As a rule, a green card holder returning from a trip abroad is treated as already admitted to the United States and is not regarded as “seeking admission.” The law lists six narrow exceptions.

The Supreme Court’s ruling clarified that the border classification and the ultimate removal hearing are two separate steps: U.S. Customs and Border Protection (CBP) officers are not required to possess clear and convincing evidence of a disqualifying offense now of reentry, but the government must still establish a conviction or admission to the offense to prove inadmissibility at a removal hearing.

The practical consequences of reclassification are significant. It determines which removal track applies, and the two tracks differ significantly. If a returning resident is treated as already admitted, the government may pursue removal only on deportability grounds, where the government carries the burden of proof. If, instead, the resident is treated as seeking admission, the government proceeds on inadmissibility grounds, shifting the burden to the individual to prove admissibility.

However, Wolfsdorf clarifies that reclassification does not mean the individual loses permanent residency status. “It means DHS may treat certain returning green card holders as applicants for admission, placing the burden on the government to pursue inadmissibility or removal proceedings rather than simply admitting them as returning residents.”

It’s important to note the scope of the ruling. The decision does not mean every arrest makes a green card holder inadmissible. The decision also does not affect other exceptions under the Immigration and Nationality Act (INA), such as abandonment of lawful permanent resident status, absence from the United States for more than 180 days, or departure while removal proceedings were pending. The Supreme Court ruling does not turn every traffic ticket or minor accusation into a green-card crisis. But it does make clear that returning lawful permanent residents with certain criminal issues can face tougher treatment at the U.S. border.

Wolsdorf cautions U.S. green card holders to assess their situation before traveling. “My advice is don’t board the plane until an experienced immigration attorney has reviewed the criminal disposition. Even minor arrests can present unexpected immigration issues at the port of entry. A pre-travel legal review is far less onerous than being detained or placed into removal proceedings after landing.”

Implications for EB-5 investors with a criminal history

For EB-5 investors who have received their green cards and have a criminal record or pending charges, any international travel carries heightened risk. Pending criminal charges involving a possible crime of moral turpitude represent the highest-risk scenario under Blanche v. Lau.

A pending charge can create risk of secondary inspection and scrutiny at reentry, and under the Court’s holding, the government can satisfy its evidentiary burden at a later removal hearing rather than at the border.

Prior convictions for offenses that may qualify as crimes of moral turpitude — including many fraud offenses, theft with intent to deprive, and offenses involving intentional harm or deception — also carry elevated risk. The analysis is highly fact-specific; a minor sentence or no jail time does not necessarily mean the offense falls outside this category.

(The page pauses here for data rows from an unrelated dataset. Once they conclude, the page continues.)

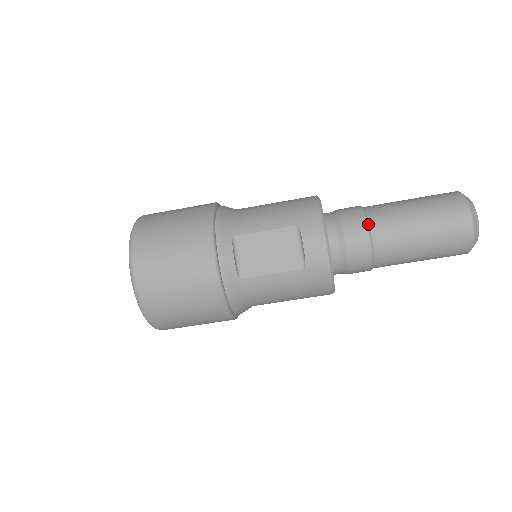
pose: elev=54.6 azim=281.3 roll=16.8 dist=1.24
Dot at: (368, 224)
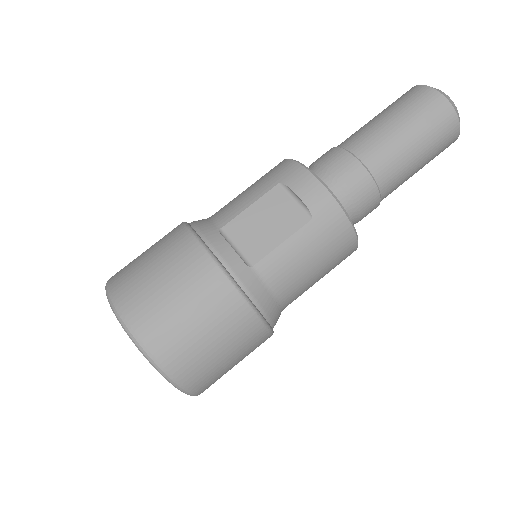
Dot at: (348, 151)
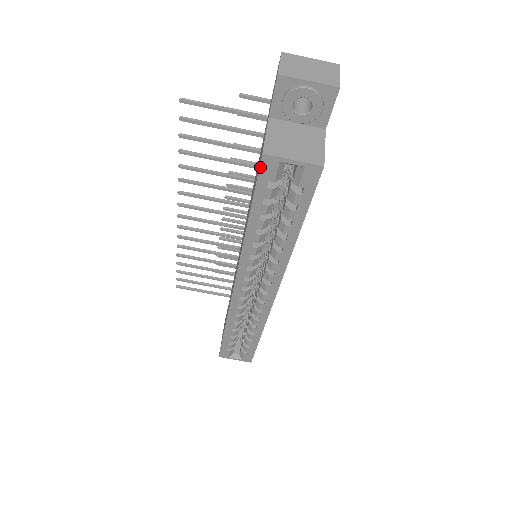
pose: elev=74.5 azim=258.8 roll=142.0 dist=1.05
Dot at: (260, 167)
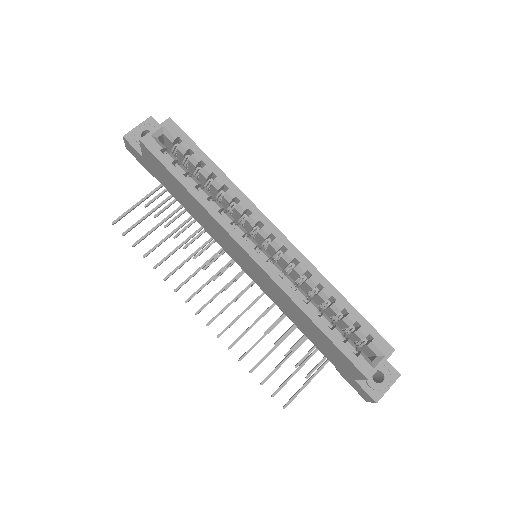
Dot at: (147, 148)
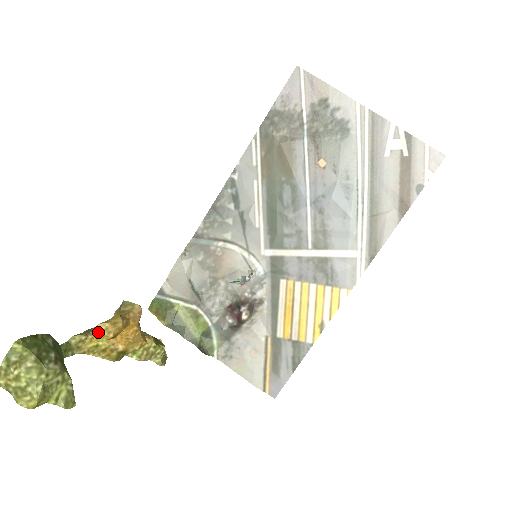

If there is any arrest, pending charge, plea, conviction, probation issue, DUI, drug case, fraud case, theft case, or false-document issue, immigration-law advice should come before any international travel.

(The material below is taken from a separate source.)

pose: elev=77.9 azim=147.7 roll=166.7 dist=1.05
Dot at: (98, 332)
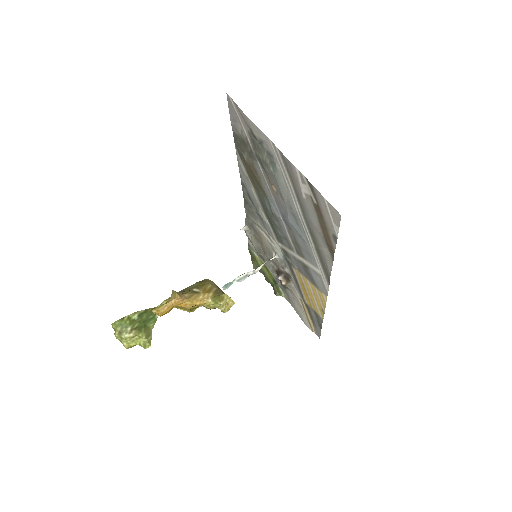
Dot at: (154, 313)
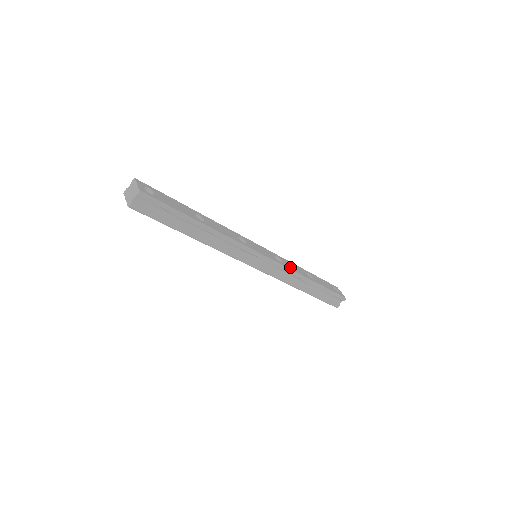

The same considerations apply to EB-5 investors with a criminal history who are still awaiting their green cards. Even if a criminal matter was resolved or appears minor, it could still affect the application process and any future reentry into the United States. Consulting qualified immigration counsel before traveling internationally is essential.

“Nothing in this decision changes the statutory admissibility requirements for EB-5 applicants,” Wolfsdorf says. “However, applicants with pending charges, convictions, or even complex arrest histories should expect heightened scrutiny and should resolve immigration consequences well before filing or before leaving the United States.”

As to the United States Citizenship and Immigration Services (USCIS) reviewing how it assesses criminal disclosures during the initial I-526E or I-485 application stages, Wolfsdorf does not expect a fundamental change in the process.

“USCIS has always conducted a comprehensive admissibility review and required full disclosure of criminal history.”